Es ist wirklich beeindrucken wie restlos denkbefreit Politiker zu einer moralischen Hirtenklasse geworden sind. Es findet ein Reload der Klosterwirtschaft statt. Die 15 Minuten Städte sind nur ein Teilbereich, einen größeren soziologischen Rahmen findet man unter dem Begriff “Sozialraumorientierte Arbeit und Beratung”. Selbstverständlich sind das die kalvinistisch, puritanischen Vorstellungen der Kirche “Gott gegebenen Stand in der Gesellschaft”, Hochfinanz und dümmliche Politiker die meinen damit wären viele Probleme gelöst. Die Krake Bertelsmann feiert einen Rücksprung ins 19. Jahrhundert. Die “Anti-Aufklärung/Religionskrieg” der Erweckungsbewegung von Bertelsmann “Als 1848 das fortschrittliche Bürgertum gegen den Absolutismus Sturm lief, erwies sich die Erweckungsbewegung als Bollwerk der Gegenrevolution” und ist seit 1848 bis heute Programm. “Frank Böckelmann u. Hersch Fischler “Bertelsmann. Hinter der Fassade des Medienimperiums Eichborn Verlag 2004”. Die grüne Pest und CDU will nun Islam Religionsunterricht in Schulen und nennen das Fortschritt. Nun auch noch das “Sanktionspolitik im Blindflug. Die Folgen der westlichen Russland-Sanktionen beginnen das Asiengeschäft der großen Fluggesellschaften Westeuropas zu ruinieren, darunter die Lufthansa.”
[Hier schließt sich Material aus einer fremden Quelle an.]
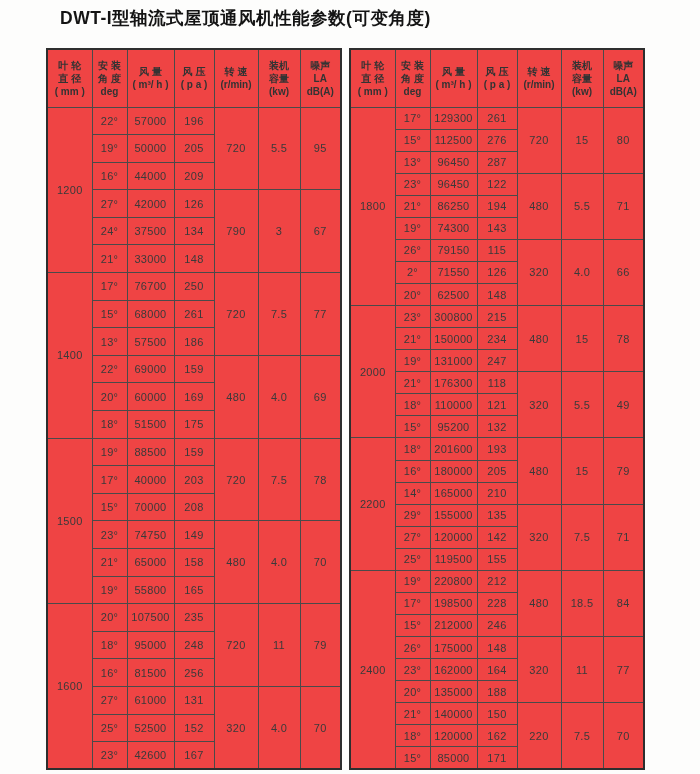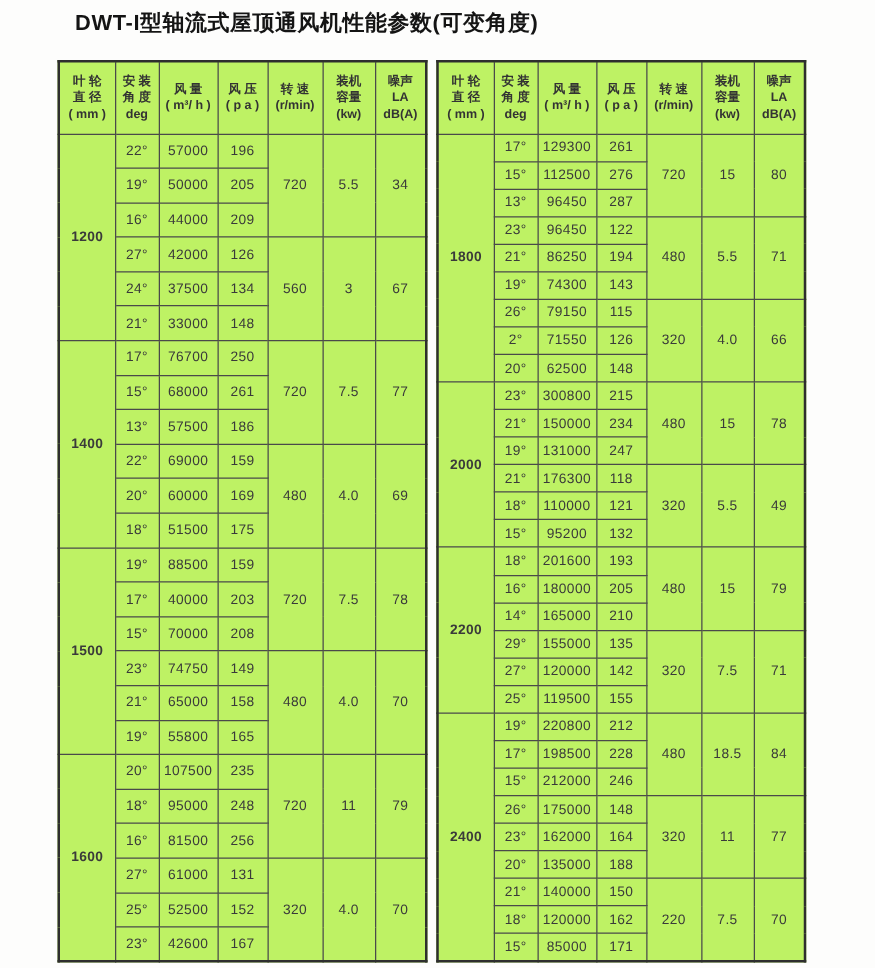--- a/index.html
+++ b/index.html
@@ -31,7 +31,7 @@
     table-layout: fixed;
     width: 294px;
     border: 2px solid #2e2e2e;
-    background: #bef264;
+    background: #ef4444;
   }
   table.spec th, table.spec td {
     border: 1px solid #4a4a4a;

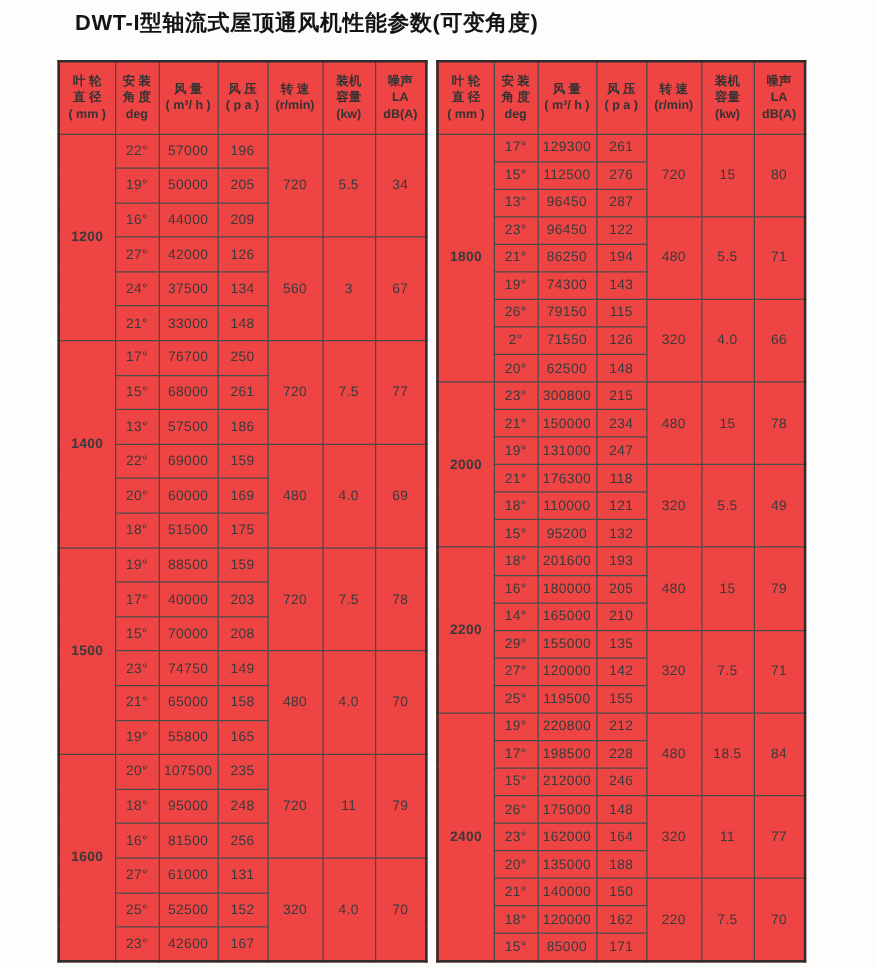--- a/index.html
+++ b/index.html
@@ -117,7 +117,7 @@
             <td>196</td>
             <td rowspan="3">720</td>
             <td rowspan="3">5.5</td>
-            <td rowspan="3">34</td>
+            <td rowspan="3">95</td>
           </tr>
           <tr class="datarow">
             <td>19°</td>

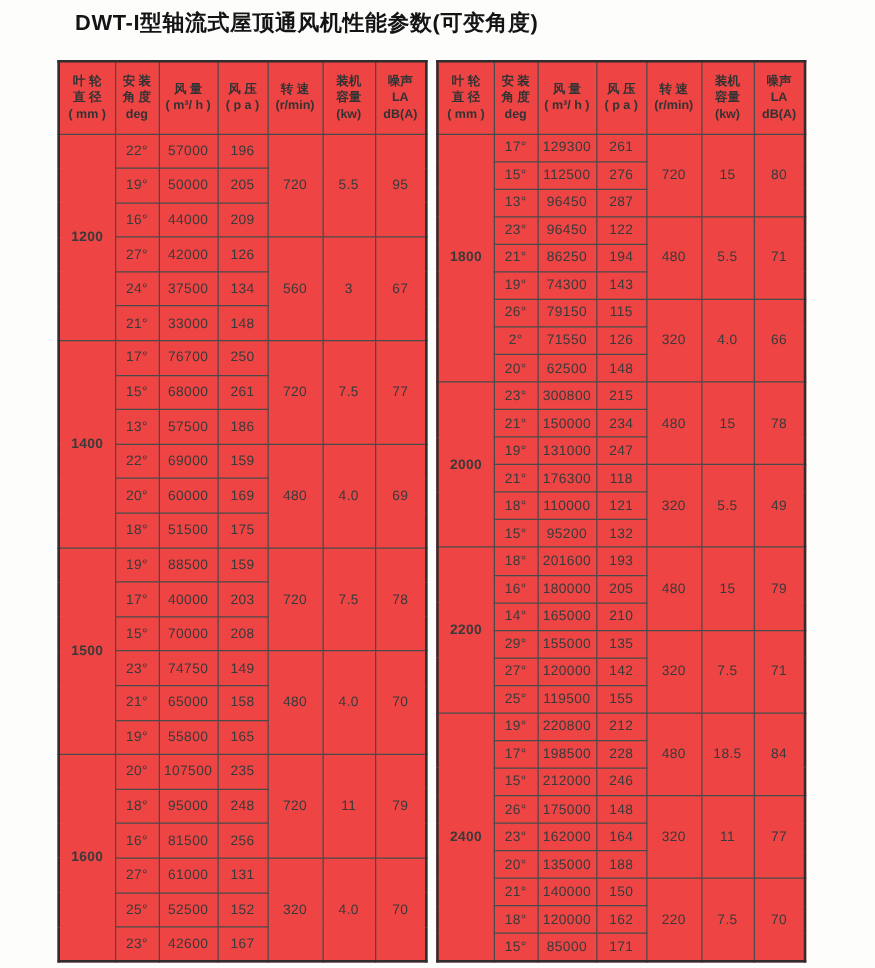--- a/index.html
+++ b/index.html
@@ -55,7 +55,7 @@
   table.spec .hdr-line { display: block; }
   #table-left tr.datarow { height: 27.6px; }
   #table-right tr.datarow { height: 22.07px; }
-  td.diam-cell { font-size: 11.5px; font-weight: bold; }
+  td.diam-cell { font-size: 11.5px; }
 </style>
 </head>
 <body>

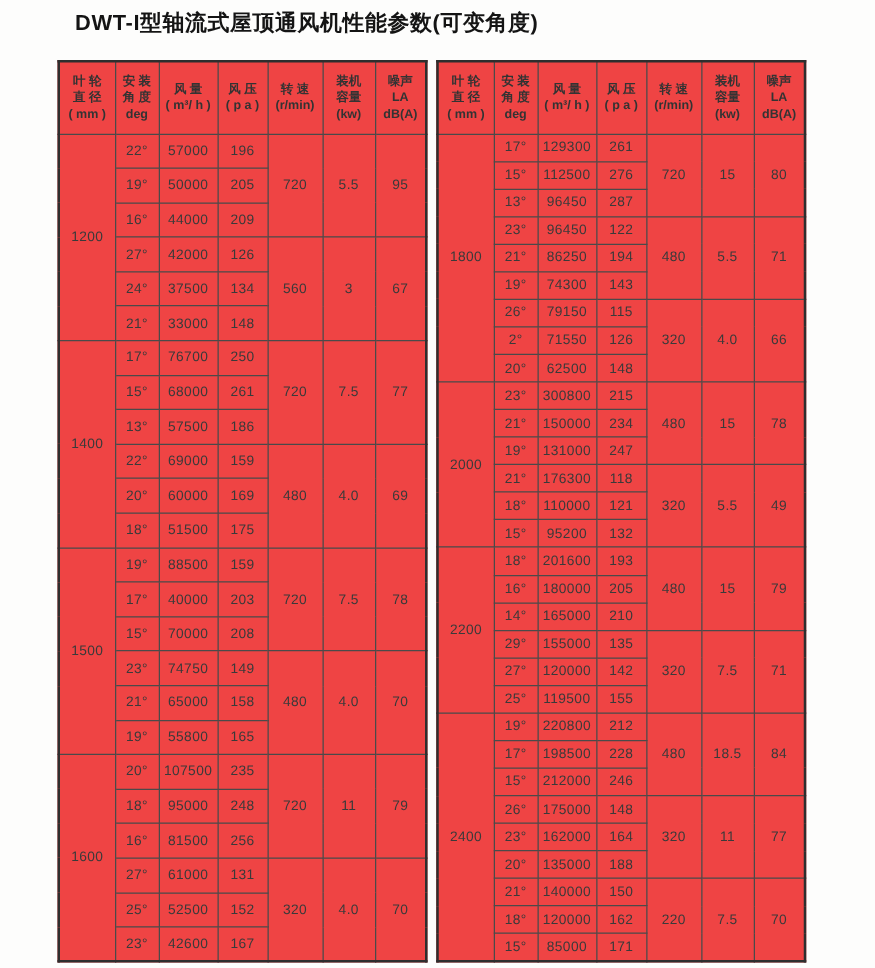--- a/index.html
+++ b/index.html
@@ -133,7 +133,7 @@
             <td>27°</td>
             <td>42000</td>
             <td>126</td>
-            <td rowspan="3">560</td>
+            <td rowspan="3">790</td>
             <td rowspan="3">3</td>
             <td rowspan="3">67</td>
           </tr>

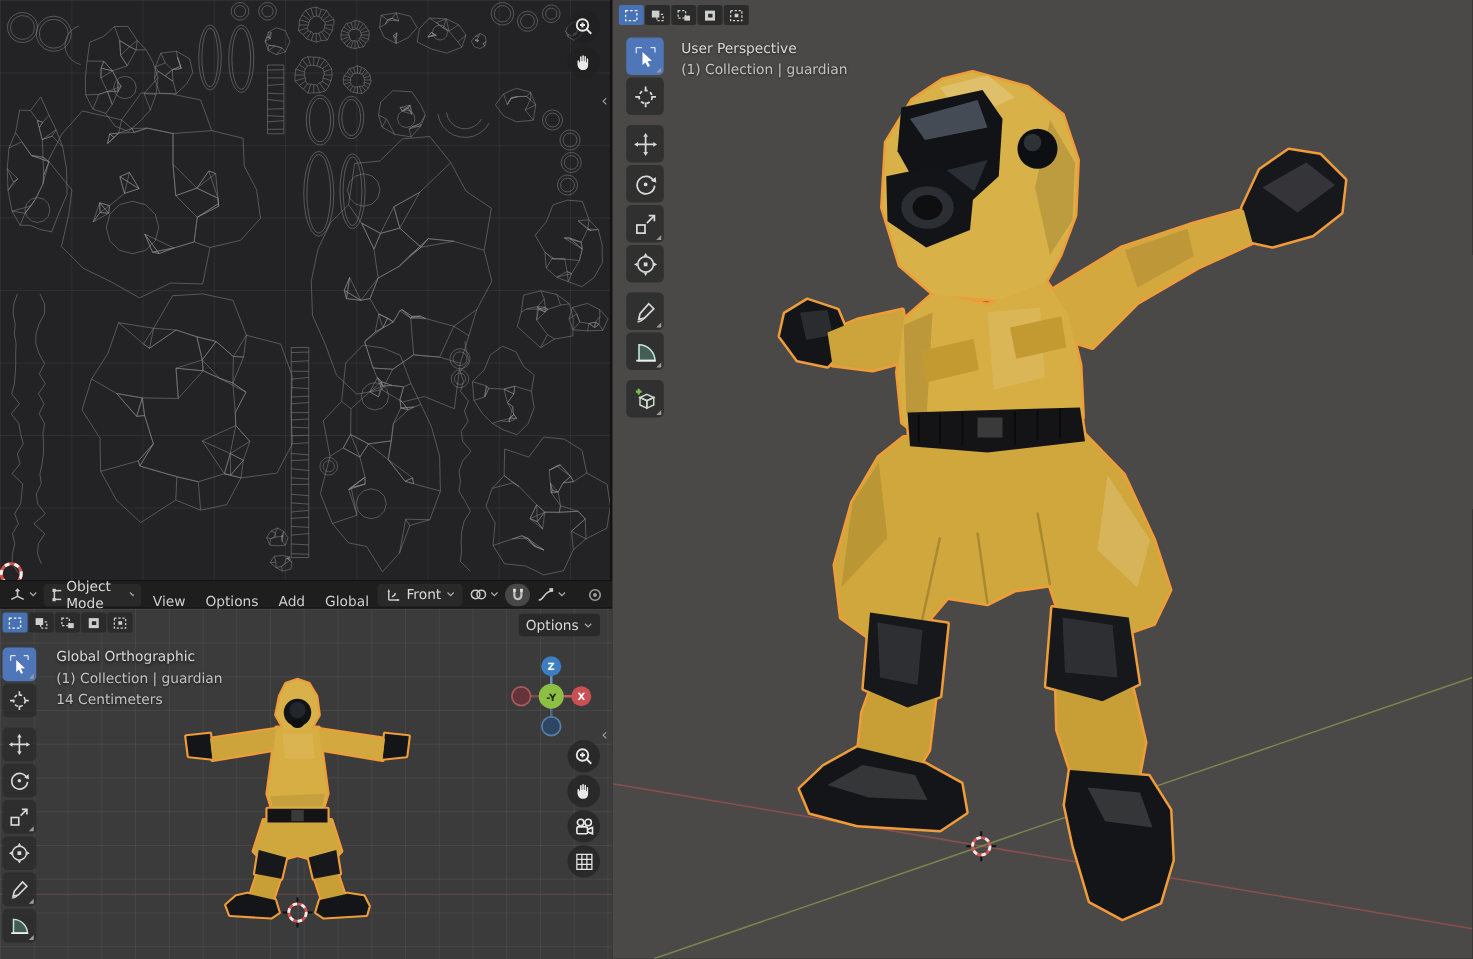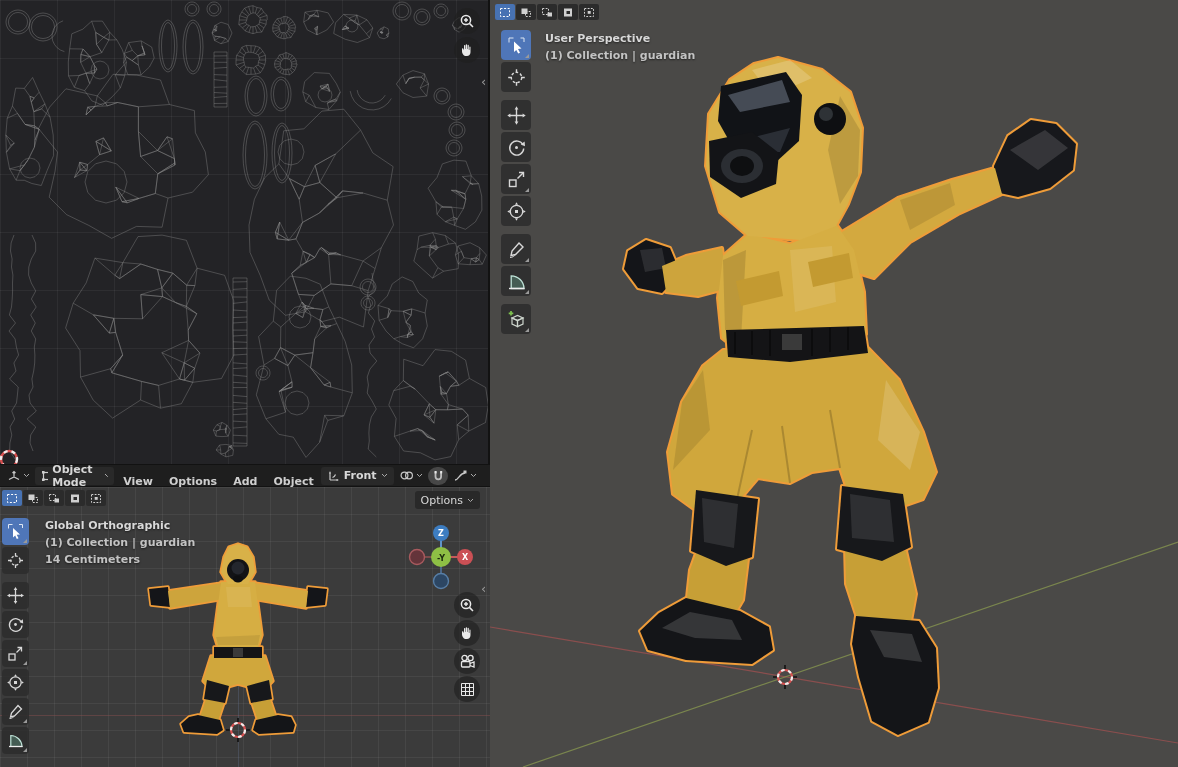--- a/index.html
+++ b/index.html
@@ -51,7 +51,7 @@
   #vp-user .toolbtn { width:30px; height:30px; }
   #vp-front .toolbtn { width:27px; height:27px; }
 
-  .overlay-text { line-height:17px; color:#d9d9d9; text-shadow:0 1px 2px rgba(0,0,0,.55);font-weight:bold; }
+  .overlay-text { line-height:17px; color:#d9d9d9; text-shadow:0 1px 2px rgba(0,0,0,.55); }
   .overlay-text .dim { color:#c3c3c3; }
 
   svg { display:block; }

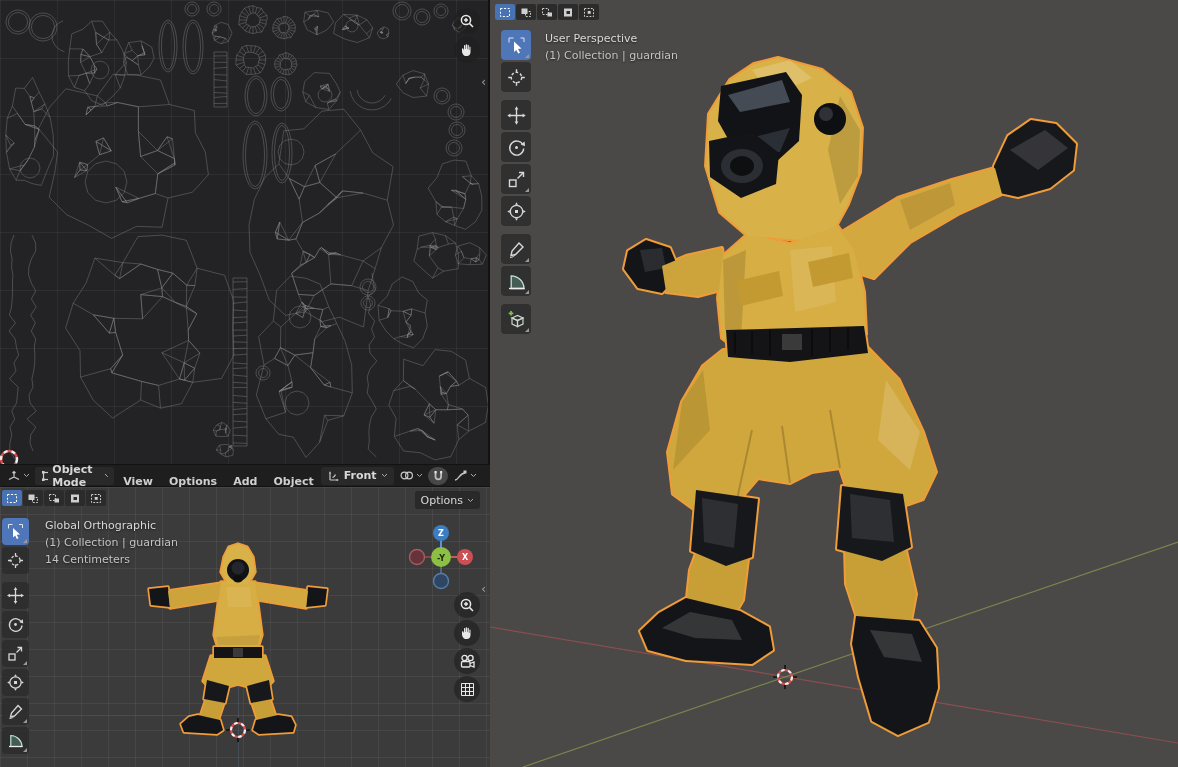--- a/index.html
+++ b/index.html
@@ -20,7 +20,7 @@
   
   #menubar { left:0; top:465px; width:490px; height:22px; background:#1e1e1e;
     display:flex; align-items:center; justify-content:space-between; padding:0 4px;
-    border-bottom:1px solid #121212;font-weight:bold; }
+    border-bottom:1px solid #121212; }
   .mb-group { display:flex; align-items:center; gap:2px; }
   .pill { display:flex; align-items:center; gap:4px; background:#292929; border-radius:3px;
     padding:2px 6px; height:18px; color:#d8d8d8; }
Stefan Riedel / 29.08.2024

Die ersten Polit-Versuchsballons sind doch schon aufgestiegen. Corona-Lockdown! Aus Politikersicht sicherlich sehr Ausbaufähig! Terror-Lockdown? Verschärfter-Lockdown? So ein “bisschen” Machtausübung muss schon sein? Warum wird unsereins sonst Politiker oder politischer Beamter?

sybille eden / 29.08.2024

Der deutsche Biedermeier bekommt ebend das was er immer gewählt hat ; den sozialdemokratischen Grün-Faschismus, oder auch ” Gartenzwerg-Sozialismus” , mit dem sich die Volksgemeinschaft aka ” Zivilgesellschaft ” noch immer wohlgefühlt hat. Mit der Wahl ” Brandwein-Willys” 1969 , der ” mehr Demokratie wagen wollte ( er meinte natürlich Sozialismus “) haben sie die Weichen für ihr Land gestellt die bis heute gelten. Habe keinerlei Mitleid mit diesem Volk, sollen sie doch demnächst Gras und Insekten fressen !

Lao Wei / 29.08.2024

Sie malen die Zukunft in prächtigen Farben, verehrte Frau Stephan. D‘schland wird nicht aufgegeben, D‘schland hat sich aufgegeben. Werke von Beethoven, Bach, Brahms etc. Goethe, Schiller, Kant etc. bedeuten den kulturhistorischen Zenit, mit Einstein, Heisenberg etc. endete das anerkannte deutsche Technologiezeitalter. Im übrigen bin ich der Meinung: nicht erst, „von nun ab geht’s bergab“!